Au lendemain de la crise du COVID, le 27 mars 2020, le superviseur bancaire européen (SSM) de la BCE a temporairement interdit aux grandes banques de la zone euro de distribuer des dividendes et de racheter des actions. L’objectif de cette mesure est de garantir que les banques soient suffisamment capitalisées pendant la crise.
Bien que la BCE recommande désormais aux banques de renoncer à la distribution de bénéfices et d’en limiter le montant à 15 % - à partir de l’année prochaine, la décision incombera une fois de plus et exclusivement aux banques.
Le réseau Attac, qui s’oppose à la mondialisation néolibérale, critique vivement cette décision. "La décision ne peut être justifiée économiquement. Elle ne sert que les intérêts des actionnaires et met en danger la stabilité du système bancaire", dénonce Lisa Mittendrein d’Attac Autriche. Attac demande à la BCE de revoir sa décision.

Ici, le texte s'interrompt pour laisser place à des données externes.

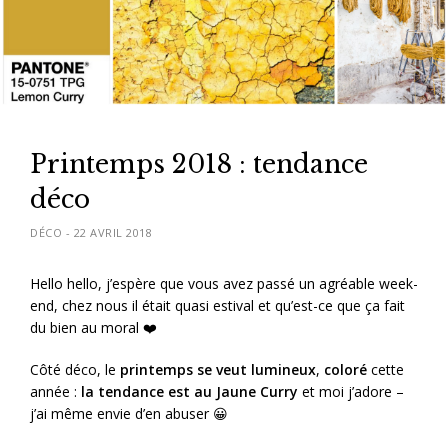
Printemps 2018 : tendance
déco
DÉCO
-
22 AVRIL 2018
Hello hello, j’espère que vous avez passé un agréable week-
end, chez nous il était quasi estival et qu’est-ce que ça fait
du bien au moral ❤️
Côté déco, le
printemps se veut lumineux
,
coloré
cette
année :
la tendance est au Jaune Curry
et moi j’adore –
j’ai même envie d’en abuser 😀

Les bénéfices des banques s’expliquent aussi grâce à l’aide publique
Attac critique en particulier le fait que les banques réalisent aujourd’hui des bénéfices, pour la simple raison qu’elles tirent massivement profit des mesures de soutien publiques tels que les moratoires de paiement, les garanties d’État et le refinancement très bon marché de la BCE. "En redistribuant ces bénéfices, dans la situation actuelle, on en fait surtout profiter les plus riches.
Le lobbying des actionnaires a malheureusement porté ses fruits sur ce point", déplore Mittendrein.
Des banques solides n’ont aucun mal à collecter des capitaux suffisants
L’argument selon lequel les banques ne peuvent pas lever de capitaux sans distribuer de bénéfices ne tient pas la route selon Attac. Les banques autrichiennes notamment, même pendant la crise, ont pu émettre des capitaux à des conditions très favorables. "La capacité d’une banque à lever des capitaux dépend principalement de ses perspectives à long terme. Et celles-ci se trouvent améliorées lorsque les banques se prémunissent contre les défauts de paiement à venir, c’est-à-dire qu’elles ne distribuent pas de bénéfices", explique M. Mittendrein.
La stabilité du secteur bancaire en péril - les défaillances de prêts se profilent encore à l’horizon 2021
Comme le note la BCE elle-même, les conséquences économiques de la pandémie du COVID seront loin d’être maitrisées en 2021. Les défauts de paiement imminents à la suite de faillites d’entreprises représentent eux aussi des risques majeurs pour le secteur bancaire. Si les banques ne prennent pas suffisamment de précautions, elles devront à nouveau être renflouées.
"Permettre la distribution de bénéfices met en danger la stabilité du système bancaire. En fin de compte, le secteur public devra une fois de plus renflouer les grandes banques supposées revêtir une importance systémique", fait observer M. Mittendrein.
Une décision à revoir
Attac demande expressément à la BCE de réviser sa décision et d’obliger les banques à continuer de consolider leurs fonds propres afin de faire face à d’éventuels défauts de paiement. En plus de l’interdiction des distributions de bénéfices, Attac en appelle à un plafonnement strict des bonus et des salaires des dirigeant*es dans le but de renforcer la résistance des banques face à la crise.